Though Venezuela was not a party to the dispute, Mr. Chávez joined a meeting of leaders from Brazil, Argentina and Bolivia aimed at calming the crisis, and dominated a news conference afterward, upstaging even his Bolivian protégé, President Evo Morales.
President Luiz Inácio Lula da Silva of Brazil, steward of South America's largest economy and nominally a left-wing ally of Mr. Chávez, was particularly humiliated. Celso Amorim, the foreign minister, was called before senators and quizzed about Brazil's weak response. He said Mr. da Silva had admonished the Venezuelan leader in a private phone call, telling him that the Bolivian move could jeopardize Mr.
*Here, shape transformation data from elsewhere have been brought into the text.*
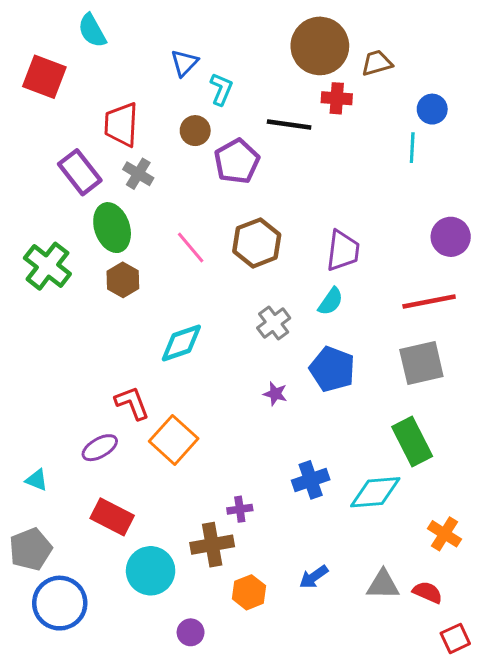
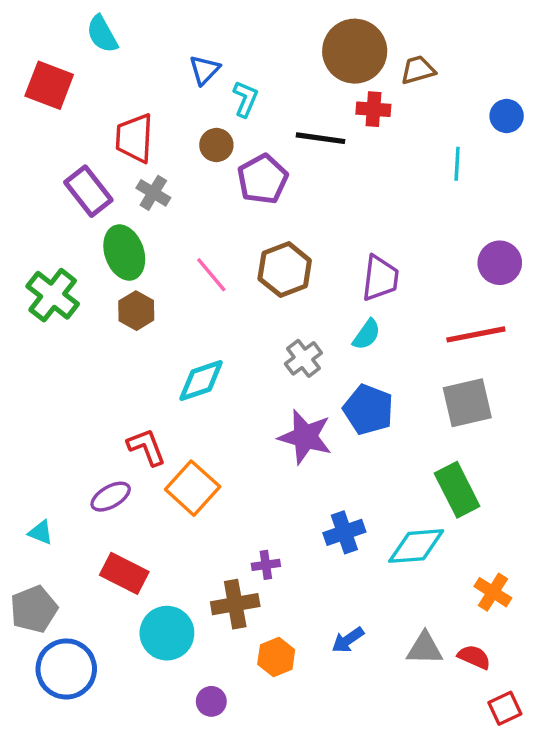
blue circle: (432, 109) -> (507, 116), moved
purple star: (275, 394) -> (305, 437), size x2.0

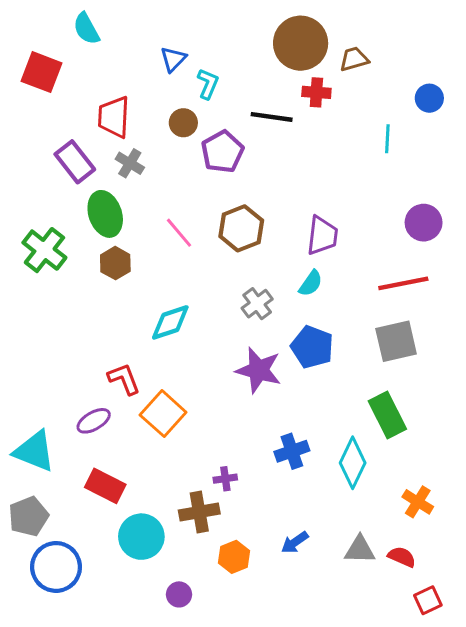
cyan triangle: (41, 532) -> (34, 451), size x2.0
cyan diamond: (416, 546) -> (353, 463), turned -60

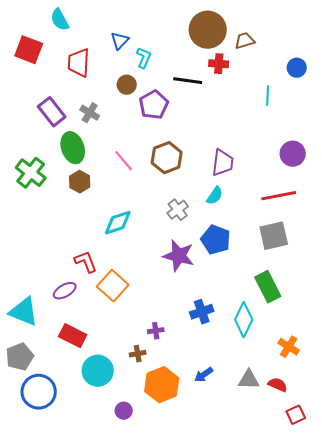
red trapezoid: (114, 117) -> (79, 63), moved
brown cross: (199, 512) -> (138, 354), size x0.6
orange hexagon: (234, 557) -> (162, 385), size x1.6

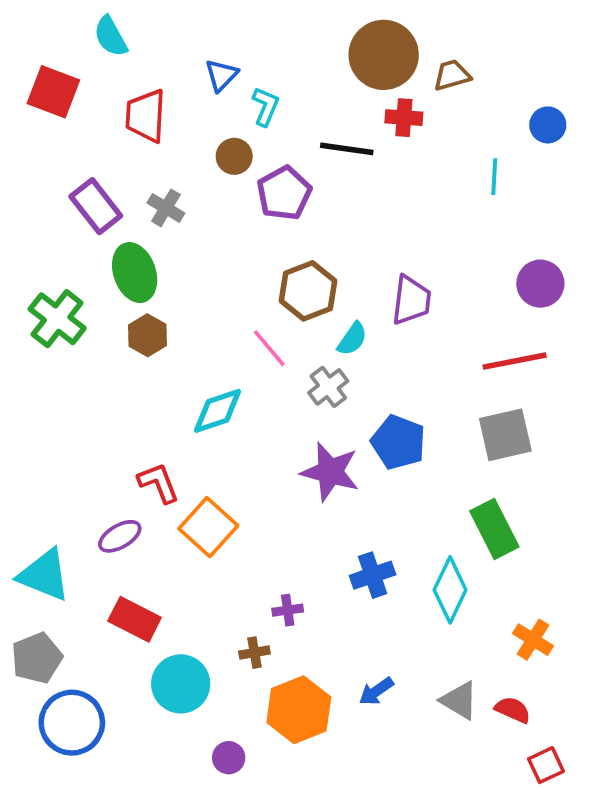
pink line: (124, 161) -> (269, 348), moved
cyan semicircle: (215, 196) -> (352, 339), moved
gray triangle: (249, 380) -> (459, 700), turned 30

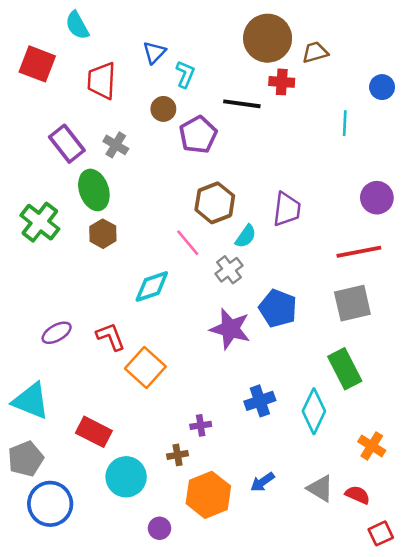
purple ellipse: (120, 536) -> (57, 333), moved

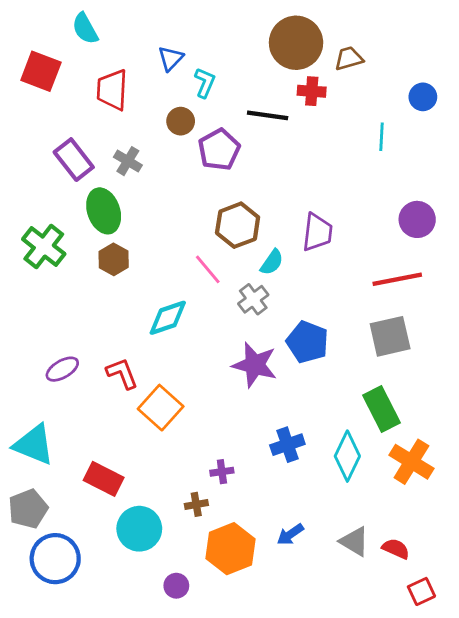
orange cross: (372, 446) -> (411, 462), moved, size x1.4

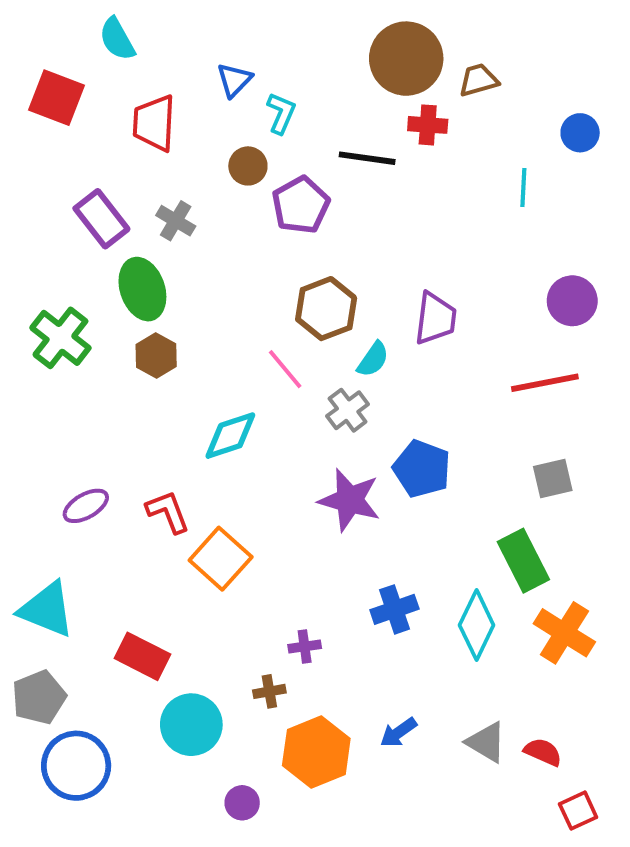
gray square: (390, 336) -> (553, 479), moved, size x0.7

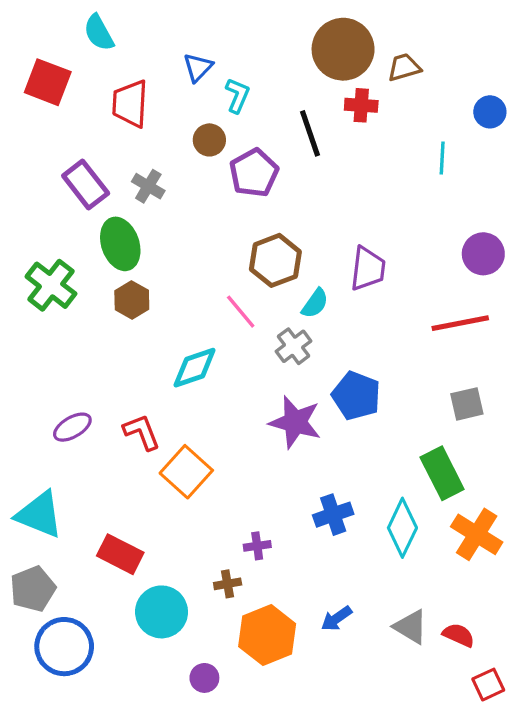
black line: (367, 158) -> (310, 133), turned 63

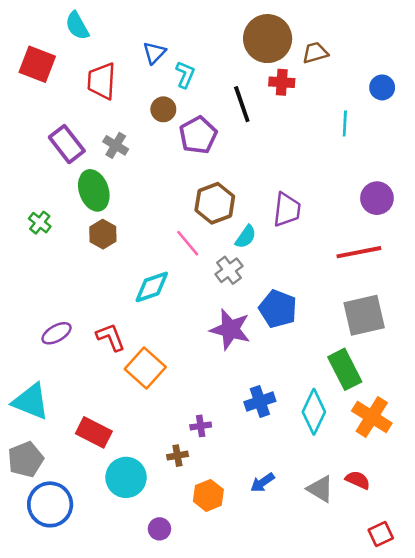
green cross: (51, 285) -> (40, 223), size x0.6
gray square: (467, 404) -> (364, 315), size x1.6
orange hexagon: (267, 635) -> (208, 495), size x0.7
red semicircle: (459, 635) -> (358, 480), moved

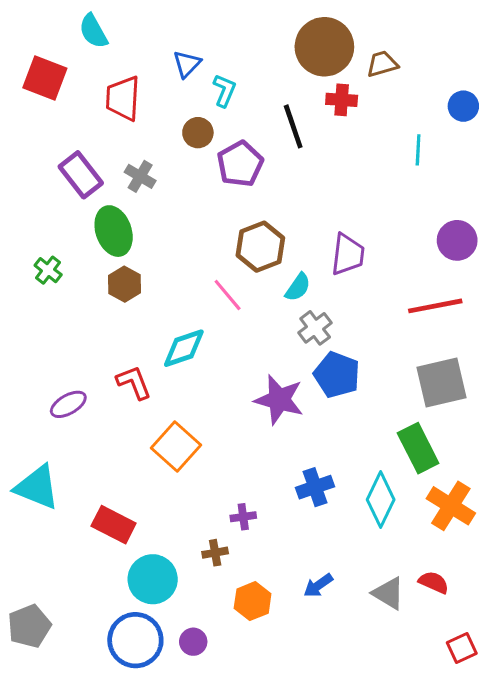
gray cross: (229, 270) -> (315, 328), moved
red L-shape: (111, 337) -> (134, 382), moved
gray pentagon: (26, 459) -> (29, 626), moved
blue circle: (50, 504) -> (135, 640), moved

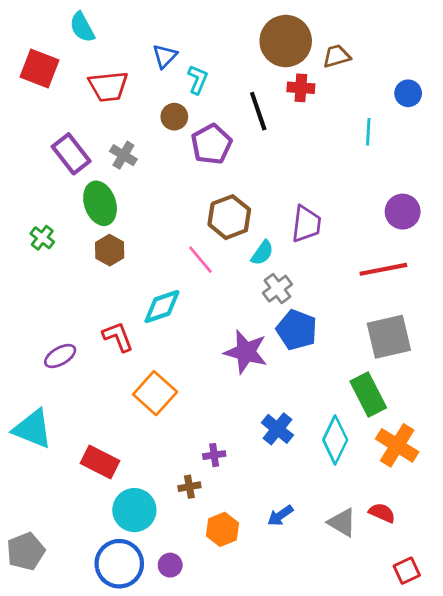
red trapezoid: (123, 98) -> (108, 86), turned -99
blue cross: (315, 487) -> (277, 429), turned -32

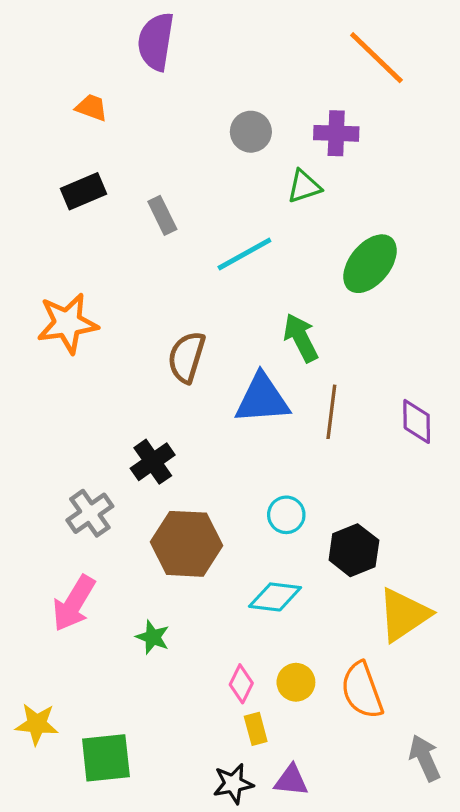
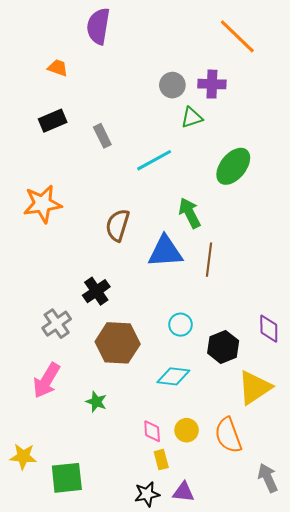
gray circle: (251, 132) -> (172, 85), moved
purple diamond: (417, 421) -> (269, 329), moved
pink diamond: (241, 684) -> (152, 431), turned -30

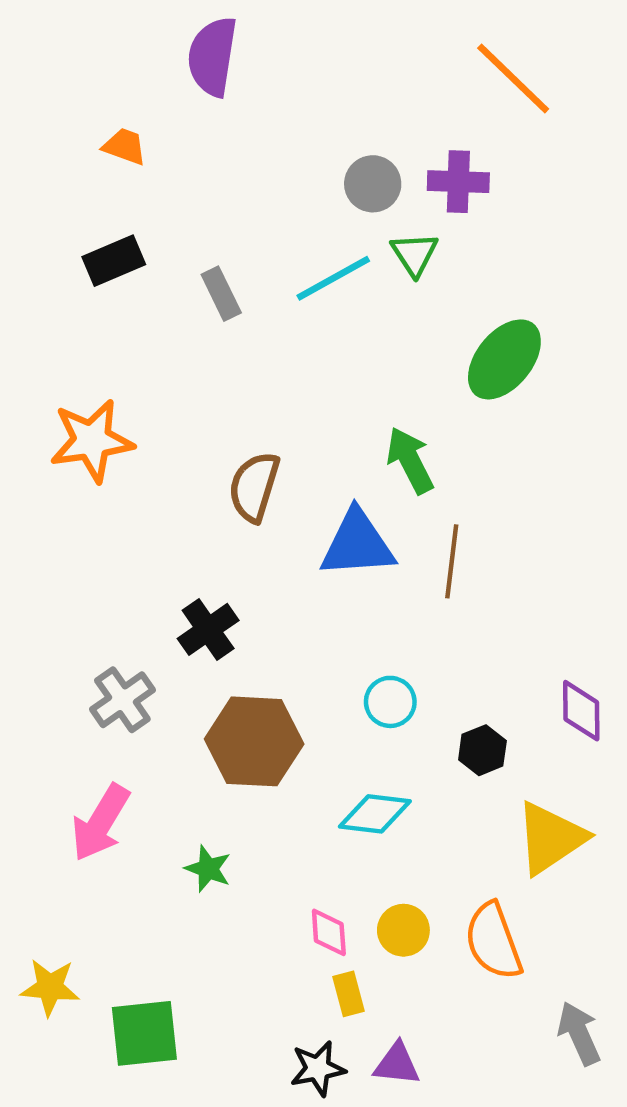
green triangle: (192, 118) -> (414, 254), turned -45
cyan line: (154, 160) -> (333, 278), moved
black hexagon: (223, 347) -> (482, 750), size x0.7

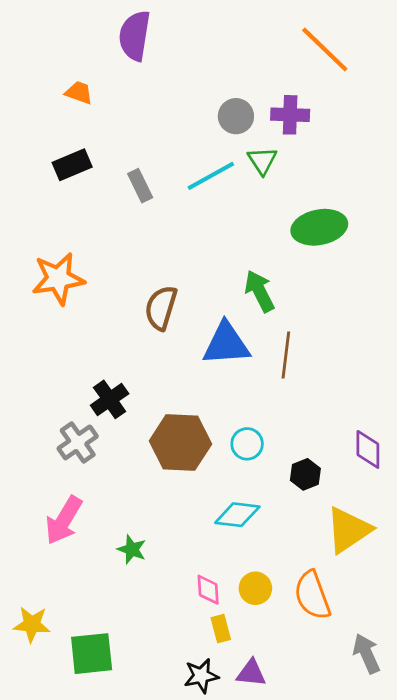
green ellipse: (504, 359) -> (319, 227), turned 40
black cross: (208, 629) -> (110, 399), moved
brown hexagon: (254, 741) -> (180, 442), moved

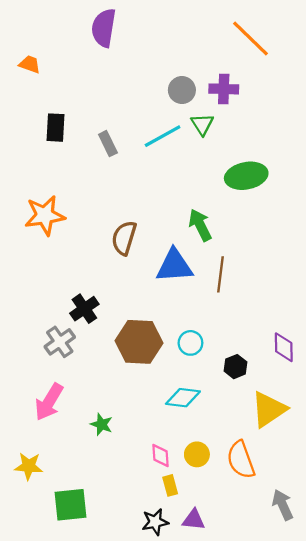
orange trapezoid: (79, 93) -> (30, 64), moved
black rectangle: (72, 165) -> (55, 128), turned -64
yellow star: (32, 624) -> (29, 466), moved

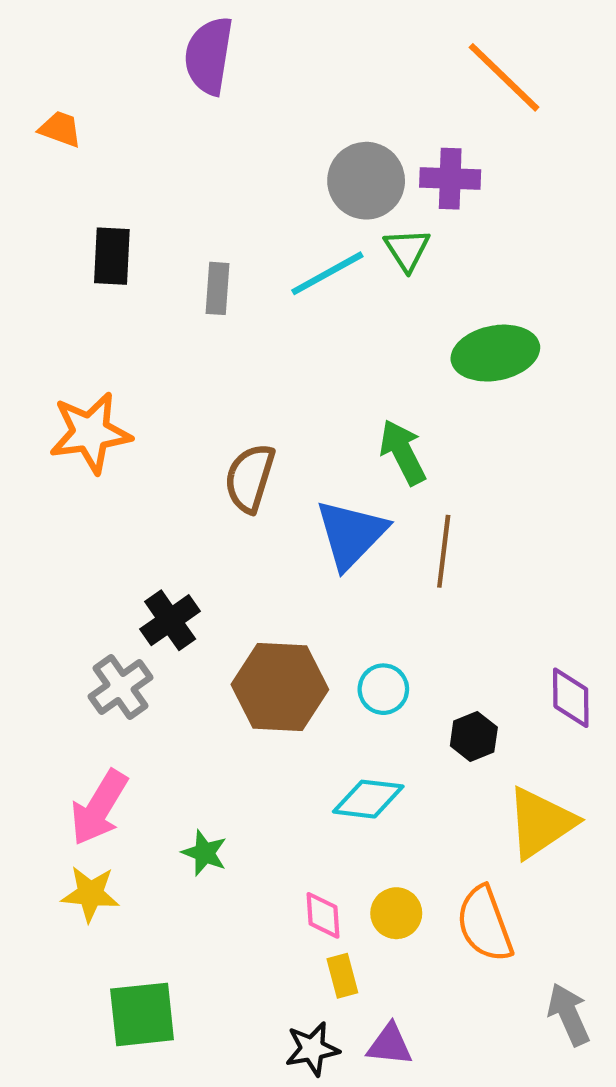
gray circle: (182, 90) -> (366, 181), size x1.4
gray rectangle: (108, 144) -> (217, 288), turned 30
blue triangle: (174, 266) -> (351, 534), turned -42
yellow star: (29, 466) -> (90, 894), moved

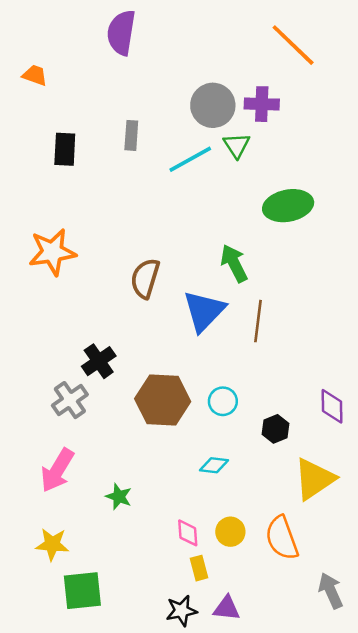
gray rectangle: (217, 288) -> (131, 135), moved
cyan diamond: (368, 799) -> (214, 465), size x0.7
yellow star: (90, 894) -> (52, 544), moved

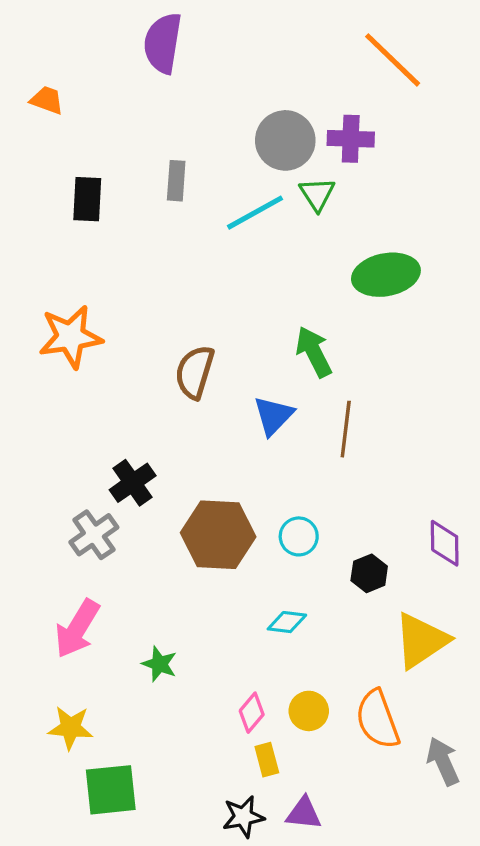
blue triangle: (204, 311) -> (274, 416), size x0.7
pink diamond: (188, 533) -> (252, 713), turned 44
gray arrow: (331, 591) -> (443, 761), moved

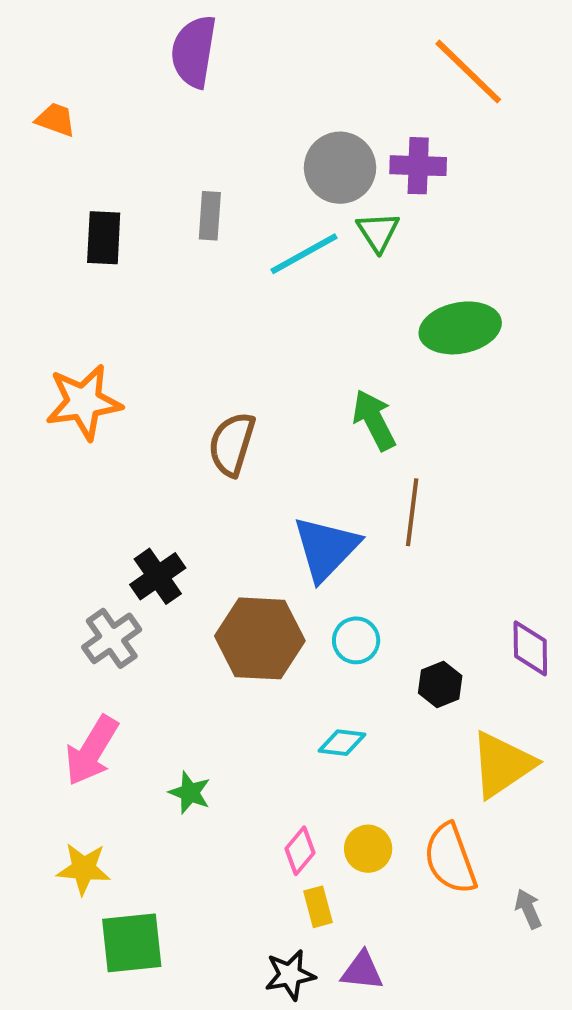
blue triangle: (274, 416) -> (326, 548), moved, size x1.4
gray arrow: (443, 761) -> (528, 909), size x0.7

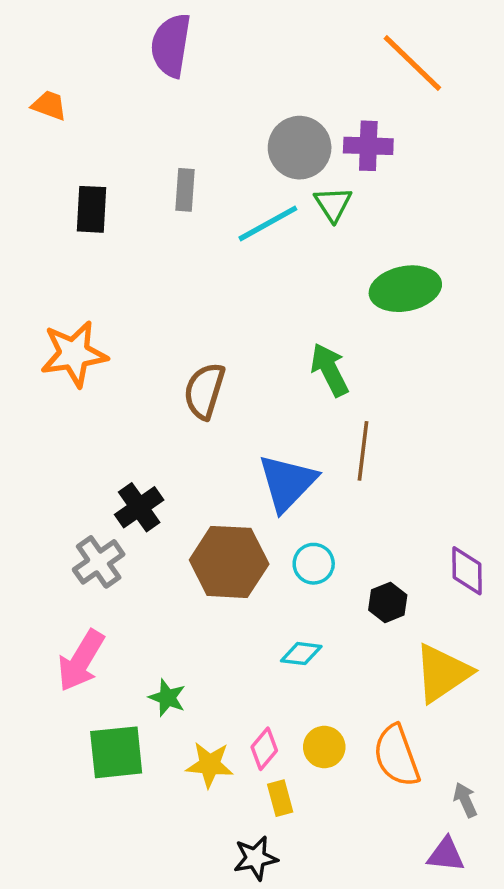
yellow star: (84, 869) -> (210, 765), moved
green square: (132, 943) -> (116, 752), moved
purple triangle: (362, 971) -> (446, 855), moved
Chávez's dream of a 5,000-mile pipeline to carry Venezuela's gas to Argentina.
Mr. da Silva also rebuked Mr. Chávez, he said, for involving himself in a dispute that Brazil is having with Uruguay and Paraguay over their trade bloc, Mercosur, saying Mr. Chávez's role was "a stimulant to activities incompatible with the spirit of integration."
The wounds have yet to heal. Jorge Viana, the governor of Acre state in Brazil, and a crucial ally of Mr. da Silva, told Brazilian radio last week that Mr. Chávez's meddling was "lamentable." He criticized Mr. Chávez's "precipitated decisions to interfere in the internal affairs of Bolivia, Peru and, by extension, those of Brazil." Mr. Chávez, he said, "needs to calm down."
James C. McKinley contributed reporting from Mexico City for this article, and Paulo Prada from Rio de Janeiro.